#### WORK TO COMPLETE
Beginning with the line that contains "injustement oublié !", copy each remaining line of the data below exactly.

BEGIN DATA PROVIDED

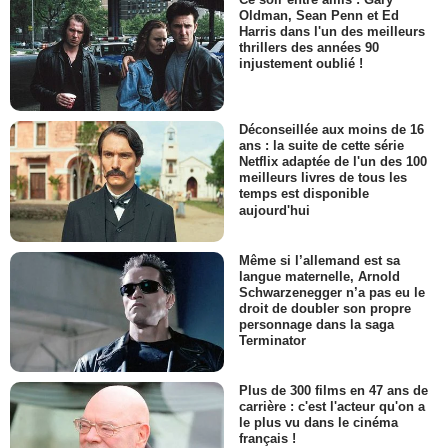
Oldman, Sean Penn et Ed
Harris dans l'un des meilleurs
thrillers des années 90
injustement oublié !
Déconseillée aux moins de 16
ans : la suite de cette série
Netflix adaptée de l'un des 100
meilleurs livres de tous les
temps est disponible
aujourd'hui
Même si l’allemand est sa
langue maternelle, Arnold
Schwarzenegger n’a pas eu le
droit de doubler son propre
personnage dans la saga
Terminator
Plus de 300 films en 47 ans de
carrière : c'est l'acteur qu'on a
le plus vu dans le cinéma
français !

END DATA PROVIDED

#### RESPONSE AREA
injustement oublié !
Déconseillée aux moins de 16
ans : la suite de cette série
Netflix adaptée de l'un des 100
meilleurs livres de tous les
temps est disponible
aujourd'hui
Même si l’allemand est sa
langue maternelle, Arnold
Schwarzenegger n’a pas eu le
droit de doubler son propre
personnage dans la saga
Terminator
Plus de 300 films en 47 ans de
carrière : c'est l'acteur qu'on a
le plus vu dans le cinéma
français !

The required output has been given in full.